Although much of the minimum wage debate centers on the effects of minimum wage increases on employment, an increase in the minimum wage might also lead to higher prices by increasing labor costs or by increasing incomes and, thus, demand. Sharat Ganapati and Jeffrey Weaver of Yale conclude that minimum wage increases have no economically significant effect on the prices of food purchased at grocery stores and wholesale clubs, a sector that is particularly important for households in the lowest income quintile. They explain that this very weak pass-through stems from the fact that low-wage labor accounts for only a very small share of costs in this sector. They find that minimum-wage labor is a small share of costs in all sectors other than restaurants and fast food. They conclude that minimum wage increases will have almost no effect on prices in most sectors.

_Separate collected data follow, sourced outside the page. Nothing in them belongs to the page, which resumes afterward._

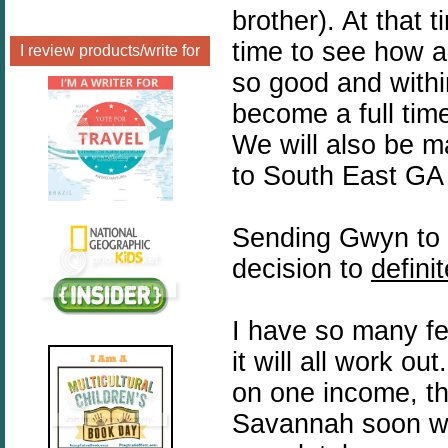
brother). At that
time to see how a
I review products/write for
so good and within
become a full ti
We will also be 
to South East GA 
Sending Gwyn to 
decision to
definit
I have so many fe
it will all work ou
on one income, th
Savannah soon wi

Land use restrictions in high productivity US cities lowered growth by half over the last several decades
Cities such as New York and San Francisco that experienced the highest labor productivity growth over the past few decades also adopted restrictions on new housing construction, driving up housing prices and preventing workers from other areas from moving to take advantage of the higher productivity. Using data from 220 US metropolitan areas, Chang-Tai Hsieh of the University of Chicago and Enrico Moretti of the University of California, Berkeley find that such land use restrictions lowered aggregate GDP growth by about 50 percent between 1964 and 2009.